Шрифт:
Интервал:
Закладка:
Поначалу было так легко поехать к ней домой, когда вечеринка затягивалась, Густав медленно моргал, сидя с виски прямо под динамиком, Уффе пытался склеить какую-нибудь девушку, в третий раз рассказывая одну и ту же историю, а Сиссель всхлипывала, забившись в угол. Сам же он мог застрять в кухне с каким-нибудь старым коммунякой-пролетарием, который безостановочно рассказывал о том, как когда-то работал на верфи Арендальсварвет, и пытался всучить Мартину какие-то листовки. В такой ситуации он линял к Бритте, что было хорошим оправданием. Он прыгал в трамвай, который шёл в восточные районы, если трамваи ещё ходили. Окна её квартиры на Данскавэген не горели, но он знал, что она только что вернулась с работы после смены в «Чэлларкруген», лежала, тёплая и мягкая, в кровати и что-то бубнила себе под нос.

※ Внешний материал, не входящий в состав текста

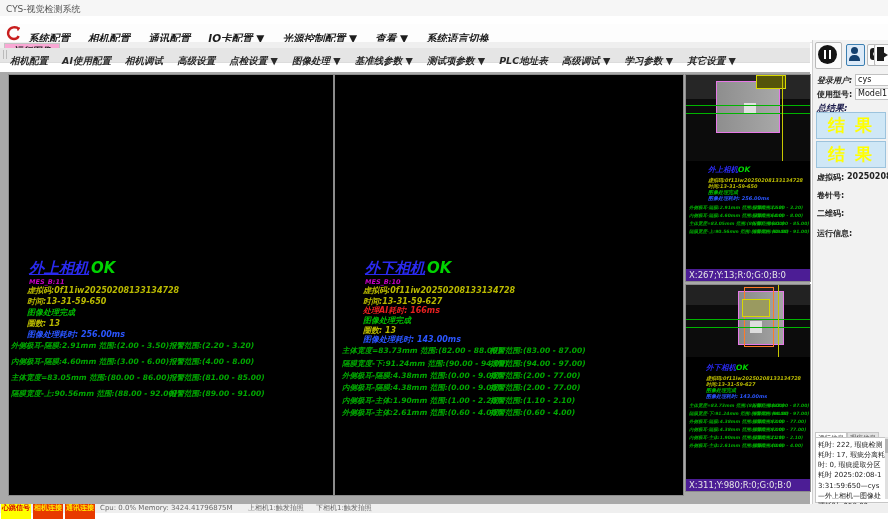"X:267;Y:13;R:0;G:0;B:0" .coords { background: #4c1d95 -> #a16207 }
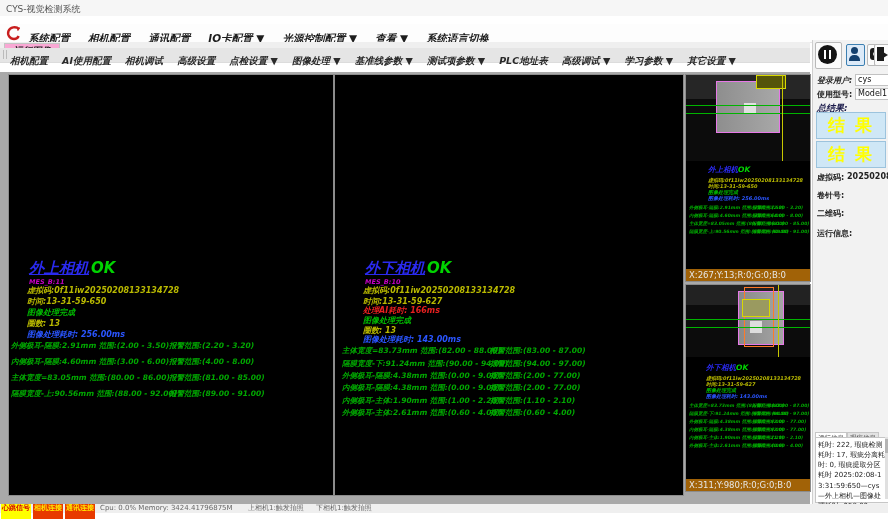"心跳信号" .seg { font-weight: 700 -> 400 }
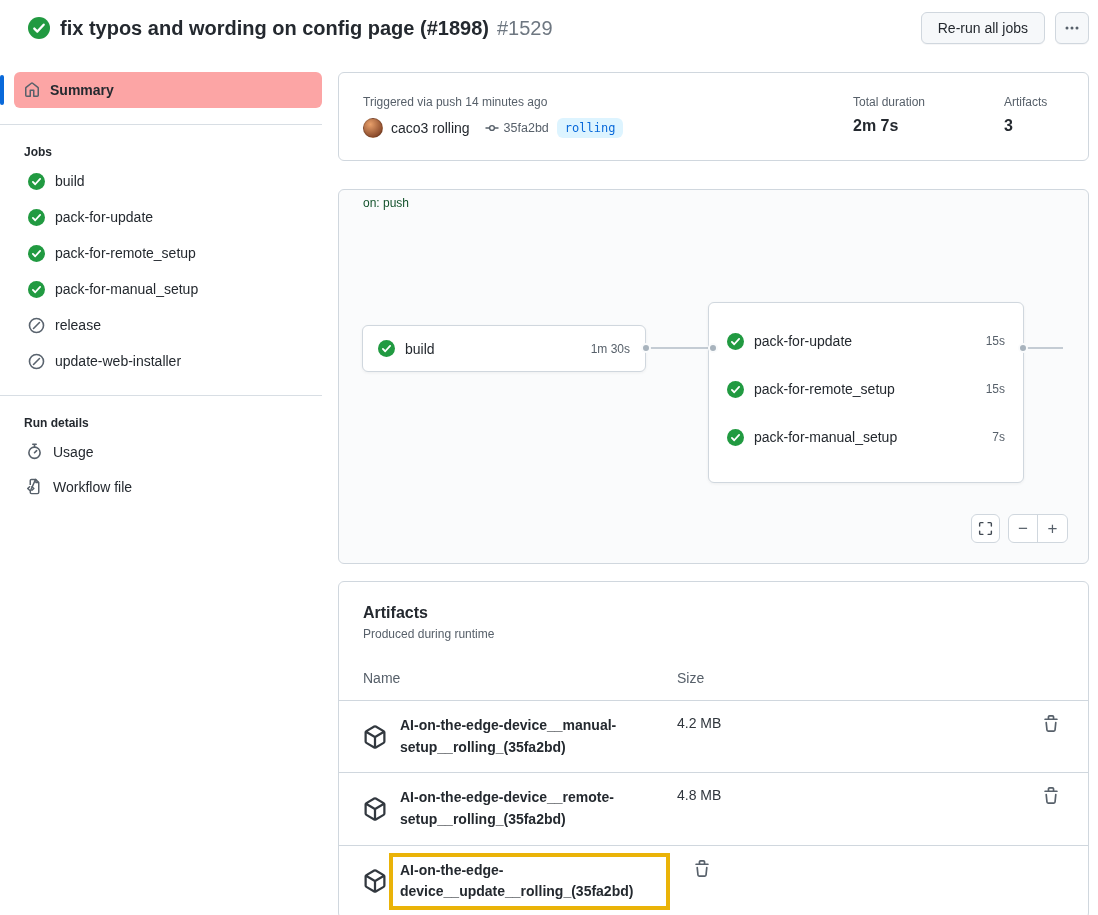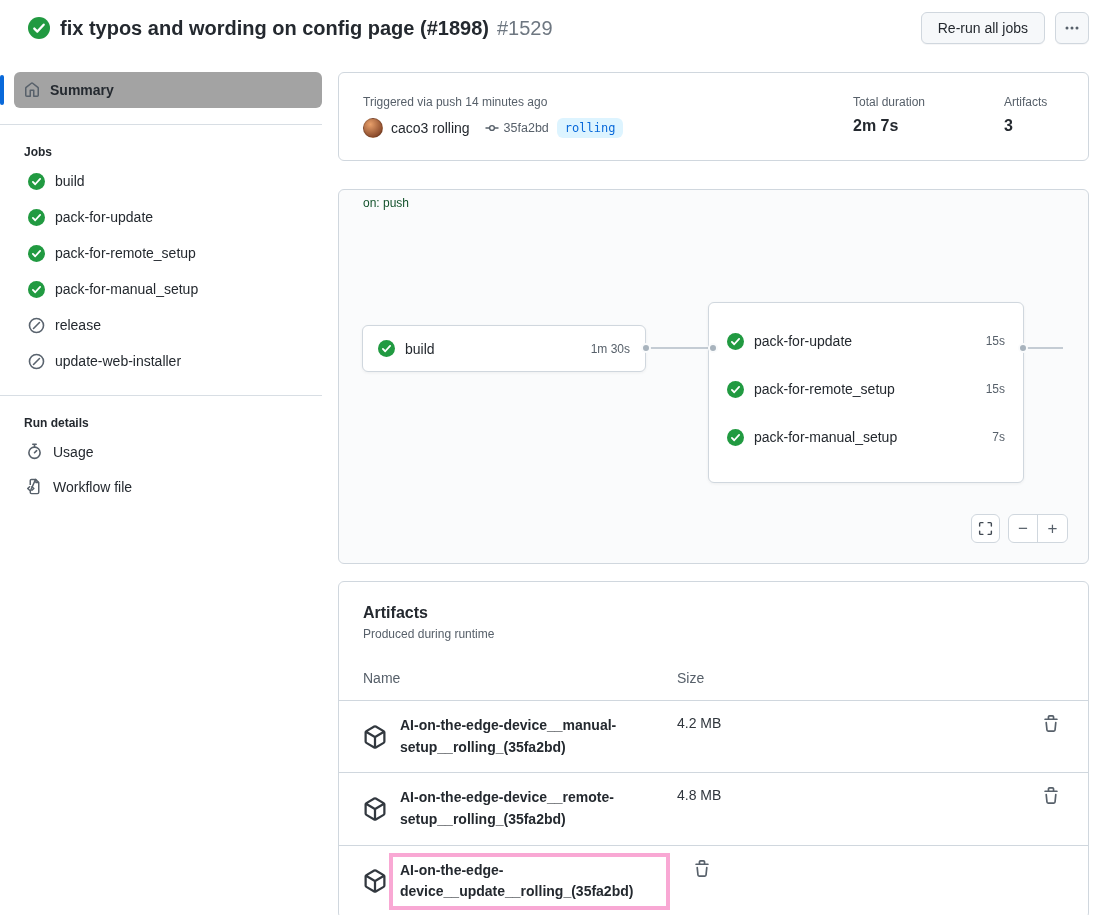"Summary" .summary-row { background: #a3a3a3 -> #fca5a5 }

Там было приятно просыпаться. Принимать душ, не рискуя столкнуться с каким-нибудь сердитым коммунистическим дружбаном Андерса, заглянувшим, чтобы перекантоваться у него на диване. Бритта вставала рано и готовила потрясающие завтраки и даже не забывала купить ему газету. В такое утро он завтракал с ней на балконе и вспоминал, как его тошнило, неудачный секс, заплёванную снюсом и заваленную пивными банками раковину, вонючую пепельницу, и представлял Густава, который скоро проснётся на незнакомом диване с затёкшей шеей и недоуменно уставится на ту чёртову четверокурсницу, а она спросит у него, что он делает в её мастерской.

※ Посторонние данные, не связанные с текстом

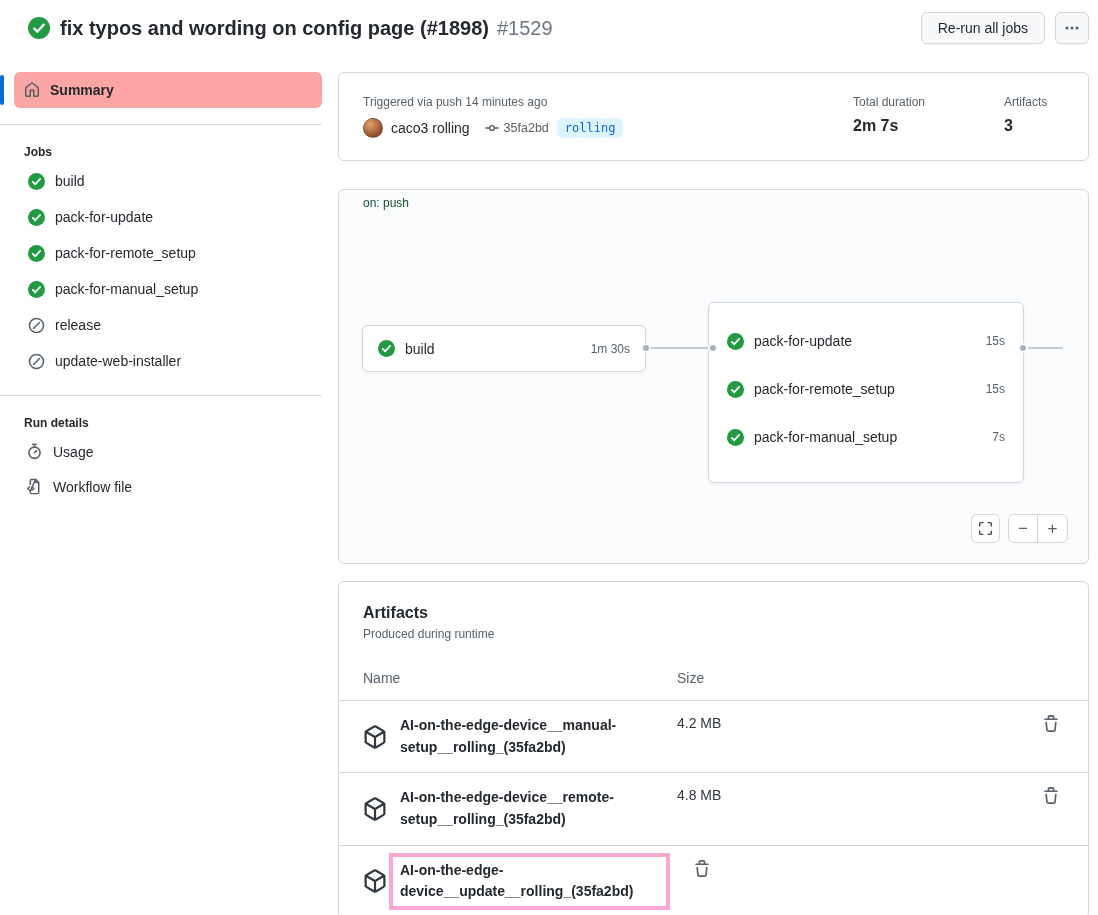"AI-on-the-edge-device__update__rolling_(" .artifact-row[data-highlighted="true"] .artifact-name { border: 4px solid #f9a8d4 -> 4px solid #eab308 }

Но в какие-то моменты его охватывал зуд и желание что-то поменять, но он же обещал Бритте, что встретится с её друзьями и будет макать кусочки хлеба в растопленный сыр. А ещё периодически случались и вечера формата недовольная-подруга-отказывается-объяснять-что-её-тревожит, и это был реально унылый фарс.
– Ты ещё слишком молодой, – сказал Густав.
– Молодой для чего?
– Чтобы быть связанным.
– Но я пока не связан.
– Как ты называешь то, что у тебя с Бриттой?
– Мы встречаемся. Но это не те отношения, которые навсегда.
– То есть ты думаешь, что в будущем ты с ней расстанешься.
– Я не знаю.
– Помнится, ты говорил, что если ввязываться в любовные отношения, то только в такие, которые навсегда, даже если это станет смертным приговором.
Когда Густав пересекался с Бриттой, он проявлял типичную для Густава вежливость. Спрашивал у Бритты, как самочувствие, как работа, чем она занималась сегодня, в выходные или на прошлой неделе, что она думает об этом и о том. А Бритта отвечала с типичным для Бритты азартным простодушием, то есть говорила обо всём подряд, открывала «скобки» и тут же теряла в них главную мысль, вспоминала какую-нибудь длинную и невнятную, но обещающую весёлый конец историю, которая случилась с их соседом, когда она была маленькой. А Мартин сидел между ними и переводил взгляд с Густава на Бритту и с Бритты на Густава, как будто следил за теннисным матчем между двумя посредственными юниорами. Никаких кручёных подач – игра удавалась, только если мяч летел долго и предсказуемо.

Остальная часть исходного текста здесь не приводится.